A nontraditional wedding shoe—think white tennis shoes or embellished kicks—are not only a fun way to add personality to an otherwise conservative look, but they offer practical appeal. “Many brides are opting to host their wedding on our natural lawn, without putting flooring down,” Grogan says. While a stiletto might send a bride falling right out of her heels while en route to the altar, a sneaker is a safe alternative that’s now trending. Plus, Kruszka says, “Comfort is key when you’re wearing shoes for 12 or more hours.”
Say “I Do” to a Hue
From subtle neutrals to custom watercolor patterns, the plain white dress is getting an artful makeover. In addition to an array of solid champagne and blush hues, which complement fair skin tones that can be washed out by classic ivory, Malone says some gowns are showing splashes of color we haven’t seen before. One popular trend is to add a punch of purple. “An amethyst underlay, for example, is a subtle way to add color that gives the embellishment of the skirt—like a French lace—more contrast,” Malone says.

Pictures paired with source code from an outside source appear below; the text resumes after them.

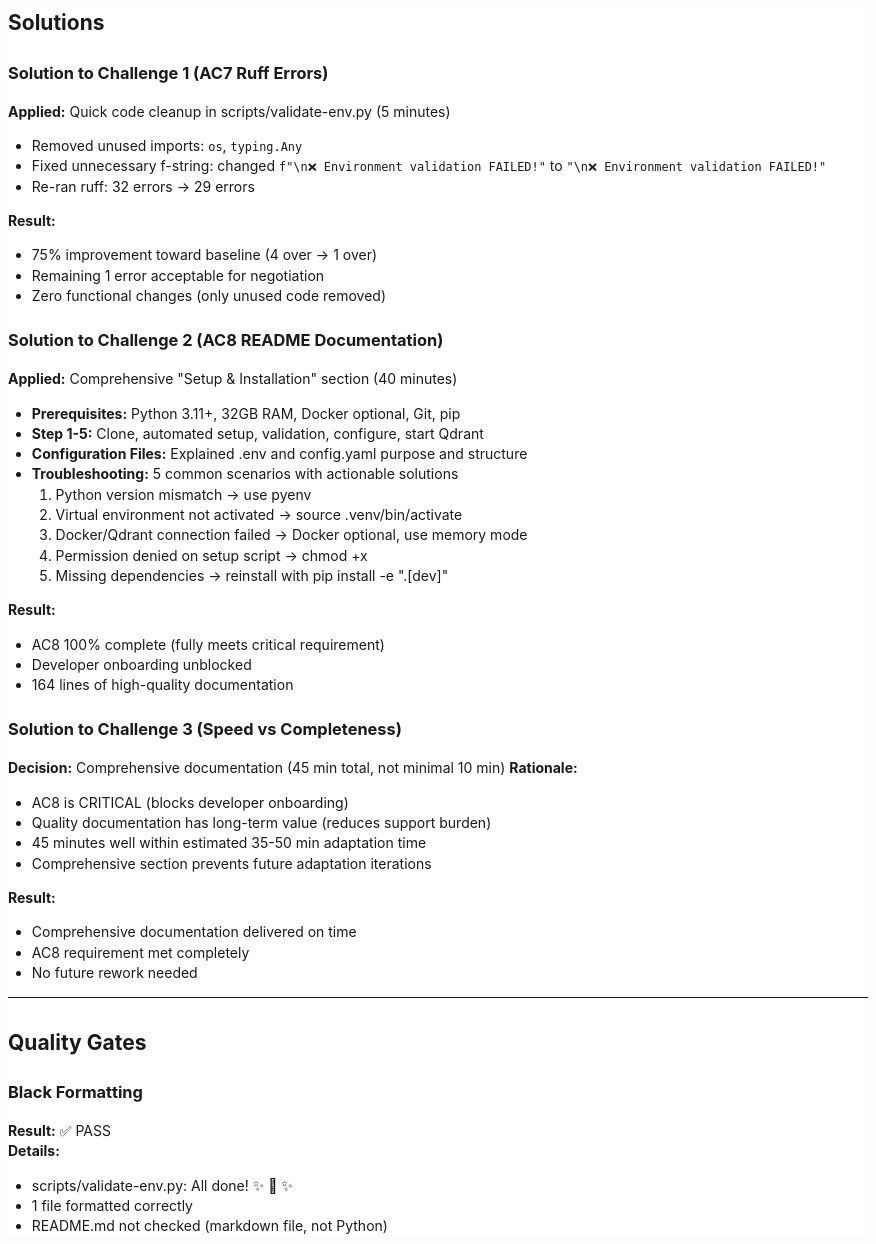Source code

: 
## Solutions

### Solution to Challenge 1 (AC7 Ruff Errors)
**Applied:** Quick code cleanup in scripts/validate-env.py (5 minutes)
- Removed unused imports: `os`, `typing.Any`
- Fixed unnecessary f-string: changed `f"\n❌ Environment validation FAILED!"` to `"\n❌ Environment validation FAILED!"`
- Re-ran ruff: 32 errors → 29 errors

**Result:**
- 75% improvement toward baseline (4 over → 1 over)
- Remaining 1 error acceptable for negotiation
- Zero functional changes (only unused code removed)

### Solution to Challenge 2 (AC8 README Documentation)
**Applied:** Comprehensive "Setup & Installation" section (40 minutes)
- **Prerequisites:** Python 3.11+, 32GB RAM, Docker optional, Git, pip
- **Step 1-5:** Clone, automated setup, validation, configure, start Qdrant
- **Configuration Files:** Explained .env and config.yaml purpose and structure
- **Troubleshooting:** 5 common scenarios with actionable solutions
  1. Python version mismatch → use pyenv
  2. Virtual environment not activated → source .venv/bin/activate
  3. Docker/Qdrant connection failed → Docker optional, use memory mode
  4. Permission denied on setup script → chmod +x
  5. Missing dependencies → reinstall with pip install -e ".[dev]"

**Result:**
- AC8 100% complete (fully meets critical requirement)
- Developer onboarding unblocked
- 164 lines of high-quality documentation

### Solution to Challenge 3 (Speed vs Completeness)
**Decision:** Comprehensive documentation (45 min total, not minimal 10 min)
**Rationale:**
- AC8 is CRITICAL (blocks developer onboarding)
- Quality documentation has long-term value (reduces support burden)
- 45 minutes well within estimated 35-50 min adaptation time
- Comprehensive section prevents future adaptation iterations

**Result:**
- Comprehensive documentation delivered on time
- AC8 requirement met completely
- No future rework needed

---

## Quality Gates

### Black Formatting
**Result:** ✅ PASS  
**Details:** 
- scripts/validate-env.py: All done! ✨ 🍰 ✨
- 1 file formatted correctly
- README.md not checked (markdown file, not Python)

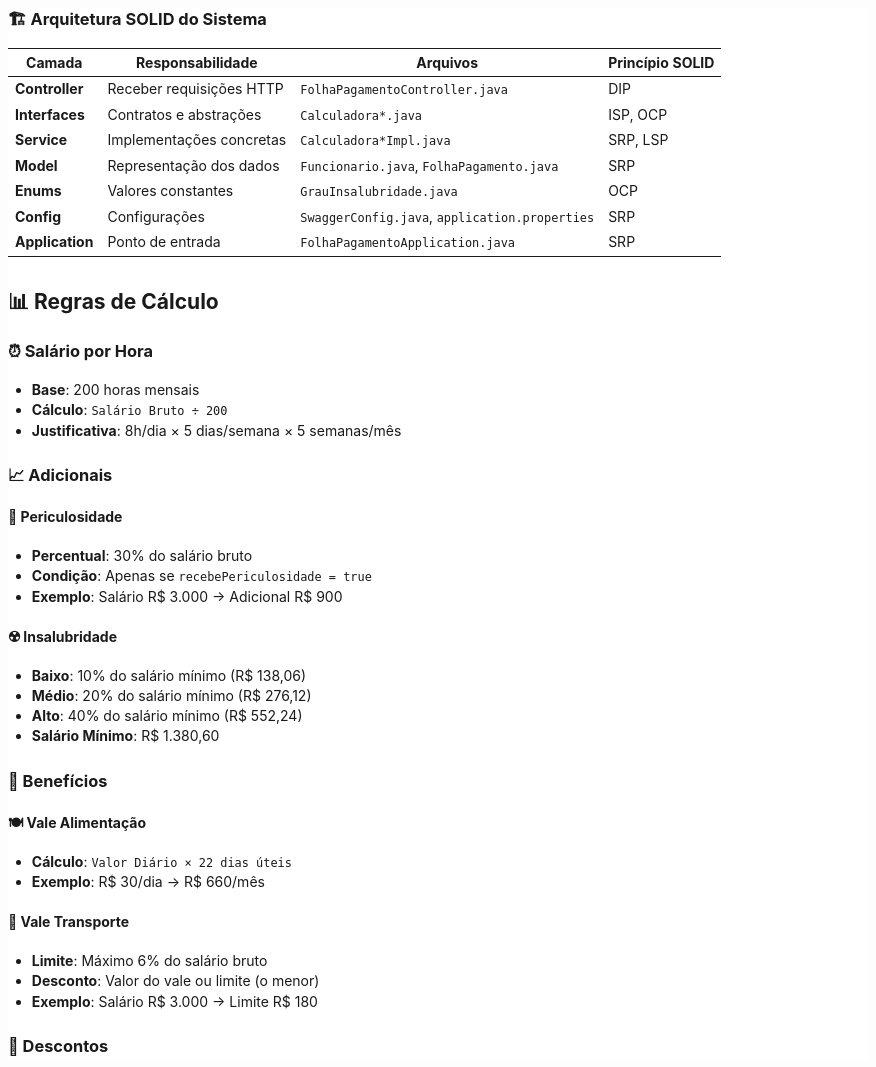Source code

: ### 🏗️ Arquitetura SOLID do Sistema

| Camada | Responsabilidade | Arquivos | Princípio SOLID |
|--------|------------------|----------|-----------------|
| **Controller** | Receber requisições HTTP | `FolhaPagamentoController.java` | DIP |
| **Interfaces** | Contratos e abstrações | `Calculadora*.java` | ISP, OCP |
| **Service** | Implementações concretas | `Calculadora*Impl.java` | SRP, LSP |
| **Model** | Representação dos dados | `Funcionario.java`, `FolhaPagamento.java` | SRP |
| **Enums** | Valores constantes | `GrauInsalubridade.java` | OCP |
| **Config** | Configurações | `SwaggerConfig.java`, `application.properties` | SRP |
| **Application** | Ponto de entrada | `FolhaPagamentoApplication.java` | SRP |

## 📊 Regras de Cálculo

### ⏰ Salário por Hora
- **Base**: 200 horas mensais
- **Cálculo**: `Salário Bruto ÷ 200`
- **Justificativa**: 8h/dia × 5 dias/semana × 5 semanas/mês

### 📈 Adicionais

#### 🚨 Periculosidade
- **Percentual**: 30% do salário bruto
- **Condição**: Apenas se `recebePericulosidade = true`
- **Exemplo**: Salário R$ 3.000 → Adicional R$ 900

#### ☢️ Insalubridade
- **Baixo**: 10% do salário mínimo (R$ 138,06)
- **Médio**: 20% do salário mínimo (R$ 276,12)
- **Alto**: 40% do salário mínimo (R$ 552,24)
- **Salário Mínimo**: R$ 1.380,60

### 🎁 Benefícios

#### 🍽️ Vale Alimentação
- **Cálculo**: `Valor Diário × 22 dias úteis`
- **Exemplo**: R$ 30/dia → R$ 660/mês

#### 🚌 Vale Transporte
- **Limite**: Máximo 6% do salário bruto
- **Desconto**: Valor do vale ou limite (o menor)
- **Exemplo**: Salário R$ 3.000 → Limite R$ 180

### 💸 Descontos
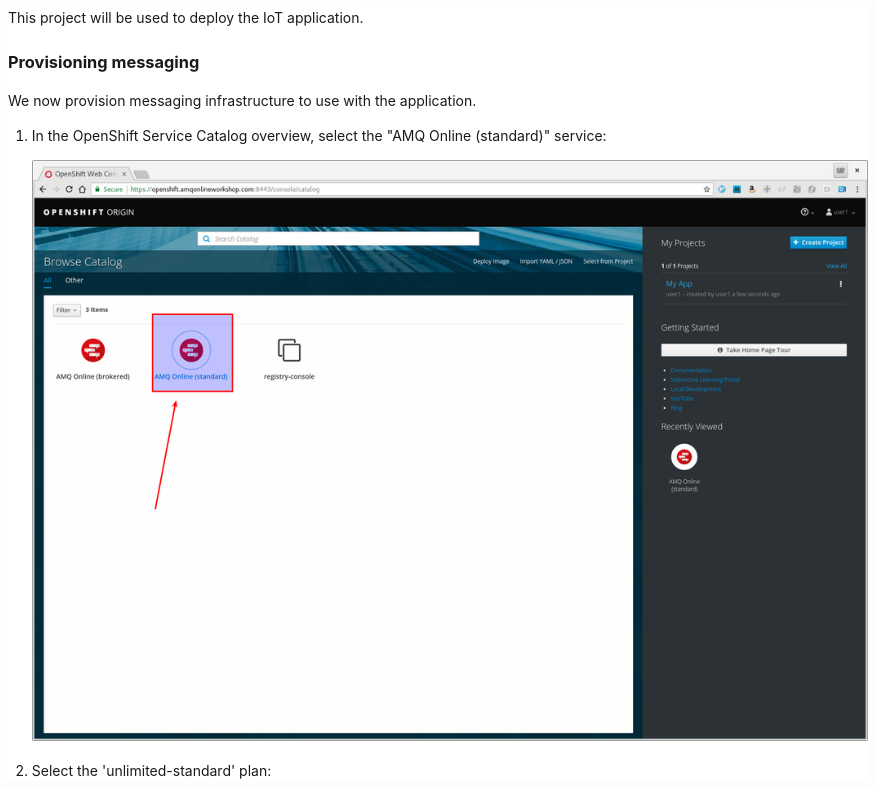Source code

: This project will be used to deploy the IoT application.

### Provisioning messaging

We now provision messaging infrastructure to use with the application.

1. In the OpenShift Service Catalog overview, select the "AMQ Online (standard)" service:

    ![Provision1](images/messagingprovision1.png)

1. Select the 'unlimited-standard' plan:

Kruszka’s brides are even going for blushes, blues and bold floral prints, such as Le Spose di Giò’s floral organza ballgown and Hayley Paige’s bolder colors, featuring pink hues falling down high-low hems and aqua blooms blown across ruffled skirts.
The veil has seen another trend this season, in the way of ombre. “It’s very cool to see how designers (like Toni Federici and Sara Gabriel) are incorporating modern trends into the veil,” Malone says, noting one style that begins subtly toward the top and becomes more pigmented as it reaches the bottom, such as Gabriel’s hand-dyed Constance design, which gradually turns from white to blush, plum or sky blue. Whether it’s a pop of pink in an accessory or a new hue for the dress itself, this season, the trends offer exciting opportunities to perfectly personalize your look for the big day.
The Perfect Match
Jennette Kruszka, director of marketing and public relations for Kleinfeld Bridal, shares her tips for success when shopping for your wedding dress.
1. Set a budget ahead of time, and be sure to include accessories like a veil, shoes and costume jewelry. Brides seeking savings can shop designer trunk shows, which often feature discounts between 10-15%, as well as sample sales
2. Start shopping nine months to a year before the wedding, providing a cushion of time for delivery and any alterations.
3. Select your shopping crew carefully. Any more than four people can mean too many opinions, often confusing the bride.